What needs to be done -> Begin at the line containing "Annotated regions visible in this slice (expert" in the entries below and end at the line containing "- tumour on"; transcribe that range exactly and nothing outside it.

-=-=-=-=-

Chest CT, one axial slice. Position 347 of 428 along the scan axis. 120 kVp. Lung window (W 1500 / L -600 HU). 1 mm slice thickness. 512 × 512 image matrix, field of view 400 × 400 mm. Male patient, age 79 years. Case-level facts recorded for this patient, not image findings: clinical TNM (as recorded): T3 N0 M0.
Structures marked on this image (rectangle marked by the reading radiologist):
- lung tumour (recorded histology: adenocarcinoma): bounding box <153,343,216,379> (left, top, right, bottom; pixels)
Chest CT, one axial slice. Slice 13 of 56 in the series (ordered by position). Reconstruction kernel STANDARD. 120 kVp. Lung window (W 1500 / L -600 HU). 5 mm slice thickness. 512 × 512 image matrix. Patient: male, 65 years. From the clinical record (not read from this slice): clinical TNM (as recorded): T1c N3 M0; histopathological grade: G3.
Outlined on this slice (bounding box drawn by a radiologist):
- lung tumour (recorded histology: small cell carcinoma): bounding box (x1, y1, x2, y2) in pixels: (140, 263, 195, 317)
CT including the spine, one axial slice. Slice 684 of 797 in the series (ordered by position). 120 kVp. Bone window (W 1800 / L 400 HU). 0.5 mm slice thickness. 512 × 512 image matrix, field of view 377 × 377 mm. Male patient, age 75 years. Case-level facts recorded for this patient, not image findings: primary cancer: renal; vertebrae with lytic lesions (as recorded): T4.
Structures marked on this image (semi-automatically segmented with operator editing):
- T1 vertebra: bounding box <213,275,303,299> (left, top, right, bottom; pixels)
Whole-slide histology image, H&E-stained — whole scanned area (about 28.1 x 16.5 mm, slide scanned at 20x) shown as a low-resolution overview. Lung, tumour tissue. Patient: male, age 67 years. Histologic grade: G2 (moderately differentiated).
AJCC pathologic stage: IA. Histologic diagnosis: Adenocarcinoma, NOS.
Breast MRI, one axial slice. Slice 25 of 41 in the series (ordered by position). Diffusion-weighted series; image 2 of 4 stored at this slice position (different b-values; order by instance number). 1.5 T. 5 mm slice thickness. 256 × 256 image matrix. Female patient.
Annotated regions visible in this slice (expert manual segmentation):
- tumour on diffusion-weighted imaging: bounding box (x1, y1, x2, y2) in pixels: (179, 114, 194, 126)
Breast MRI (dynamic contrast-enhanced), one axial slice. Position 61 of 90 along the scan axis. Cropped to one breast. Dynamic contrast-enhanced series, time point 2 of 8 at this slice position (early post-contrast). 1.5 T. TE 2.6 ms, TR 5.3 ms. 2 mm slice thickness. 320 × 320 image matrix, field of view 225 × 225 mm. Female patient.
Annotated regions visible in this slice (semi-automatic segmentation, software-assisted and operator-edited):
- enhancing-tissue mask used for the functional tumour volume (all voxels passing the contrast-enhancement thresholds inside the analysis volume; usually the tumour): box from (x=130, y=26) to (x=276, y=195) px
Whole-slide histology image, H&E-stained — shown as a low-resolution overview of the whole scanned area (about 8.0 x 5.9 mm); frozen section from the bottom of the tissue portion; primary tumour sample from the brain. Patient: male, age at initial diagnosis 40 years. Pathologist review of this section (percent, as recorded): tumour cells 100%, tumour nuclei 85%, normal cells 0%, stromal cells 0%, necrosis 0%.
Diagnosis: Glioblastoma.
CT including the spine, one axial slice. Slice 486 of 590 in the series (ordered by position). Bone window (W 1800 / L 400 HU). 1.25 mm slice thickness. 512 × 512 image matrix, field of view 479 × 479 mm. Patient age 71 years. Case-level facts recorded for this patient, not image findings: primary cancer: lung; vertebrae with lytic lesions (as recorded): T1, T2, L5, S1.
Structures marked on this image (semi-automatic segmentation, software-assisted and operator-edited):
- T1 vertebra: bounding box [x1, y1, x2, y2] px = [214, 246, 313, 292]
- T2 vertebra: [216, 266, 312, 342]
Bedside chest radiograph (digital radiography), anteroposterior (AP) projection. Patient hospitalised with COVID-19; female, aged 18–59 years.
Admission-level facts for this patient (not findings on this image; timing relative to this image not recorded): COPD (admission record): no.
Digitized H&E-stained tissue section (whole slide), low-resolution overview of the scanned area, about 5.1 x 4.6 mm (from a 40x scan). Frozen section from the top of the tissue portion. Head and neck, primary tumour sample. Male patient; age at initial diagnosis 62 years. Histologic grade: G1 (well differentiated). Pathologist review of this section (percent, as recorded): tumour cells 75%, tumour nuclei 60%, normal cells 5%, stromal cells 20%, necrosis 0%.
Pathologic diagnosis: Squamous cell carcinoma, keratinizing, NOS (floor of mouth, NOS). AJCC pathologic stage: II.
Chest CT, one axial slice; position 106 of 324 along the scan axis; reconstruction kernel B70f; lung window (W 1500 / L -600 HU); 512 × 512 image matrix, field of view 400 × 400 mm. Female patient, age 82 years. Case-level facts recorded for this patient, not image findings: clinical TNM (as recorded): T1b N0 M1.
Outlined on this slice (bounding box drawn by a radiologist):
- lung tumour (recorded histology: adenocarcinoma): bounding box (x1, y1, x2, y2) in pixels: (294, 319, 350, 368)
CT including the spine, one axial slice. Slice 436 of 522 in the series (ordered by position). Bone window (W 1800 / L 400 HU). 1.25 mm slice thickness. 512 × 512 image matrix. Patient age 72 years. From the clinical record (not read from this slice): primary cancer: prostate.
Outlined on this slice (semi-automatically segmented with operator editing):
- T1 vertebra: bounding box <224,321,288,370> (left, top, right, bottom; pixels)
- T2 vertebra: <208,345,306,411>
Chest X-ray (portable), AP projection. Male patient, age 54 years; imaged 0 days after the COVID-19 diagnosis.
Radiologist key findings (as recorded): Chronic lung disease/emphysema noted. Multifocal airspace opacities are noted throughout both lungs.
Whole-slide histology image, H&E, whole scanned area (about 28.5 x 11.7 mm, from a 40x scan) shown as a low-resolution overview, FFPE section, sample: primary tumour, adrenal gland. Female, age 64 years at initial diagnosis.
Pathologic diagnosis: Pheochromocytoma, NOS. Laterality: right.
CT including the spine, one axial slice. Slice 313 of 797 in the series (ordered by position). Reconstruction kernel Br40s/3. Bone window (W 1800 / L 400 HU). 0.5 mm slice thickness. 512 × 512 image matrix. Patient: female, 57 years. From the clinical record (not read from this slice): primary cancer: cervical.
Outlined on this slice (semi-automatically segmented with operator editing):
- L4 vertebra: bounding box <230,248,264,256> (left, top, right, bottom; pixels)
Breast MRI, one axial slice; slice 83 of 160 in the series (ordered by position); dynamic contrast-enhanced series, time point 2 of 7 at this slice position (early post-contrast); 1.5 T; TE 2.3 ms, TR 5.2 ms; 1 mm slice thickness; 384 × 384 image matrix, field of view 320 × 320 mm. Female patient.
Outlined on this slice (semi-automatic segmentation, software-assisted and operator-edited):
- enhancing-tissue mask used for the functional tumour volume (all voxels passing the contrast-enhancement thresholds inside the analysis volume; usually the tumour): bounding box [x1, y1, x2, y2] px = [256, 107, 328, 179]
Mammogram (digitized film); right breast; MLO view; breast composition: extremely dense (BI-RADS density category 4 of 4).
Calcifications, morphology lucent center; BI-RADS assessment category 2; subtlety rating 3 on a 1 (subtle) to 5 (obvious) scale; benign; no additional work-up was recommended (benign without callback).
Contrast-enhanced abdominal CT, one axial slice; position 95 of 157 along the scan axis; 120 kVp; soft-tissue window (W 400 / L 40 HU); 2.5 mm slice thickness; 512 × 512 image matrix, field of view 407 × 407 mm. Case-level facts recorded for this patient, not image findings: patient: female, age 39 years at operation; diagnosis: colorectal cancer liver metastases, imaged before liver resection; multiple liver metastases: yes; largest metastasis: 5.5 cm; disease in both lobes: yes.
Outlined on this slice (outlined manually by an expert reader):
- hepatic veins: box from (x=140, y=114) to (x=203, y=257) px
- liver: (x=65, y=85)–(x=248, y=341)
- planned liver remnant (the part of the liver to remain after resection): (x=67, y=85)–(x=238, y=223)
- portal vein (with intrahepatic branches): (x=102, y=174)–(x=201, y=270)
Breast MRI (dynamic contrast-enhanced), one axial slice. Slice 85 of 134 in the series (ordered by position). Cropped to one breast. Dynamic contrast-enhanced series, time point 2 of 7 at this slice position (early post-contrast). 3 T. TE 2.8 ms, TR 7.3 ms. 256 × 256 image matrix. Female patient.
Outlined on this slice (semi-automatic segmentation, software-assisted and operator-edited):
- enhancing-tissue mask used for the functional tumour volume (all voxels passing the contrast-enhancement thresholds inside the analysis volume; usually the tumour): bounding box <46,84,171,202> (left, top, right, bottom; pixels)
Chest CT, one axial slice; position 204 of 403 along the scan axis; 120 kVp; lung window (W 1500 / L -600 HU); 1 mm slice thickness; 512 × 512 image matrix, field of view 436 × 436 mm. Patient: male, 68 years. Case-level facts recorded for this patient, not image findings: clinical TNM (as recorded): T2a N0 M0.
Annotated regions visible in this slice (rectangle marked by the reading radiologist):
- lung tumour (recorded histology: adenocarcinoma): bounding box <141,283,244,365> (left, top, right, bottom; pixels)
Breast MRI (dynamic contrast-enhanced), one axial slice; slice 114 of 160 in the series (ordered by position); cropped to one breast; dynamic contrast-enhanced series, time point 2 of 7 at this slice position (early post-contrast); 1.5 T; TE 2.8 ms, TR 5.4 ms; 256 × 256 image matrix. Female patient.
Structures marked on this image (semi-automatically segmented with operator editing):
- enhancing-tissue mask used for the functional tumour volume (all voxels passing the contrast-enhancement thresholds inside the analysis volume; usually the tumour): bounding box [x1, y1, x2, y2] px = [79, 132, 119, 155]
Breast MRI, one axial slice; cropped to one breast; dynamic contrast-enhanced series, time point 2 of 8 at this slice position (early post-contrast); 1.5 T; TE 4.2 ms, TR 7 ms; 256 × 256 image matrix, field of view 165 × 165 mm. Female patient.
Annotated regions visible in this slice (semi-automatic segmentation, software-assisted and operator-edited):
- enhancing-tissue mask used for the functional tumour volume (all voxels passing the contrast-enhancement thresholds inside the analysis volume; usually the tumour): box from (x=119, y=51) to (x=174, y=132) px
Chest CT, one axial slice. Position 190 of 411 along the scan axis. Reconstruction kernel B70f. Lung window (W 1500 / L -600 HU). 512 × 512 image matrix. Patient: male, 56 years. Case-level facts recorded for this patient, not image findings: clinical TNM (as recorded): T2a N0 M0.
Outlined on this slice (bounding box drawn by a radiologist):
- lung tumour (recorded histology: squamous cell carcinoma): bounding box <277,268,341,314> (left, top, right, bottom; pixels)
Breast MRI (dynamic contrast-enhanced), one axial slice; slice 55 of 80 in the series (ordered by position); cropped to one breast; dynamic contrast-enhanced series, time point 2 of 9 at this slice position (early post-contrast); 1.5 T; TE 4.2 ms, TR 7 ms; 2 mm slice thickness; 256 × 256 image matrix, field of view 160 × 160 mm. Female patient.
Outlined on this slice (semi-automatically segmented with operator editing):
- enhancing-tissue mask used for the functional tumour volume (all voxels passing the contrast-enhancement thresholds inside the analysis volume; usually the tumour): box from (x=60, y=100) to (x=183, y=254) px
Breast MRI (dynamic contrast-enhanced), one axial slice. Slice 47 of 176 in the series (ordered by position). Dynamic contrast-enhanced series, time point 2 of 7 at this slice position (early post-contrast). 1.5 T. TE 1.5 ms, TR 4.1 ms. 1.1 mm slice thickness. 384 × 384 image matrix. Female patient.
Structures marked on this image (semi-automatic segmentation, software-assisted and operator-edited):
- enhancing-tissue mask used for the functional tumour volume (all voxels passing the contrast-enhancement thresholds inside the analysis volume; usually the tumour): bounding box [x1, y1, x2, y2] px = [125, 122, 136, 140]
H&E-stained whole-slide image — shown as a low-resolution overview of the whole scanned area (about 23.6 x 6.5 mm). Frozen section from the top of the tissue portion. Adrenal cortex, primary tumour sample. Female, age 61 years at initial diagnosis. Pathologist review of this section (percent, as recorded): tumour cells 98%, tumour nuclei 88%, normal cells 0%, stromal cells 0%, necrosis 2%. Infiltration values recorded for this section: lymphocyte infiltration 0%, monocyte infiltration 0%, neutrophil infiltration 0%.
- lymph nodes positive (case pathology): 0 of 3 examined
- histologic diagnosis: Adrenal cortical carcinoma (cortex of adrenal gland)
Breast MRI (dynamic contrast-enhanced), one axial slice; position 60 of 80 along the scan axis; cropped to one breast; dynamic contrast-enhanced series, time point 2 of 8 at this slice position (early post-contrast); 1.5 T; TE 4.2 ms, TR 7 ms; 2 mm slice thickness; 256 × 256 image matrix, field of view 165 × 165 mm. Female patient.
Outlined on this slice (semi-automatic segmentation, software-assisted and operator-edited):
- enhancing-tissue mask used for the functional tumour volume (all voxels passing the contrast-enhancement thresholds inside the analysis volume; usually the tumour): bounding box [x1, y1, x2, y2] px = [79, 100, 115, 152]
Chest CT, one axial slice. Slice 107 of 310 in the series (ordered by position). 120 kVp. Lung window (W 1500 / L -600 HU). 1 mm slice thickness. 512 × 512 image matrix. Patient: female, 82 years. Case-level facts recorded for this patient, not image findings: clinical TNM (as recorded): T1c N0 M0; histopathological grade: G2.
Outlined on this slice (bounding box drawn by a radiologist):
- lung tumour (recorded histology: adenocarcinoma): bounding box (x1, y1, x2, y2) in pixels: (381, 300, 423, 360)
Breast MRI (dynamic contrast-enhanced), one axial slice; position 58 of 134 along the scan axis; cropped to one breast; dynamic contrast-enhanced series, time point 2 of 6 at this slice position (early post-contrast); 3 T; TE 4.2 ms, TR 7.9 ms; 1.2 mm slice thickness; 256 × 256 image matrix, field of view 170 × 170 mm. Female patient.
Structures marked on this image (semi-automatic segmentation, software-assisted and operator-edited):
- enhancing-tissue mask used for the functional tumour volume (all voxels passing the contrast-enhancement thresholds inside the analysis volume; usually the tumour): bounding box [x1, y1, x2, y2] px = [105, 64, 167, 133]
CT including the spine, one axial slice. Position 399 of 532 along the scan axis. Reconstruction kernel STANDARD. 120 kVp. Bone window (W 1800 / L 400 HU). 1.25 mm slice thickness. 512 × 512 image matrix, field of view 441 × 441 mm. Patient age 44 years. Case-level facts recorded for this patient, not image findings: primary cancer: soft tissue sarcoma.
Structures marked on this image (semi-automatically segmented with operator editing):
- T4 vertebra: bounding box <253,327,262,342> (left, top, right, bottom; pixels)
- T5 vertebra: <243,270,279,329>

-=-=-=-=-

Your response ->
Annotated regions visible in this slice (expert manual segmentation):
- tumour on diffusion-weighted imaging: bounding box (x1, y1, x2, y2) in pixels: (179, 114, 194, 126)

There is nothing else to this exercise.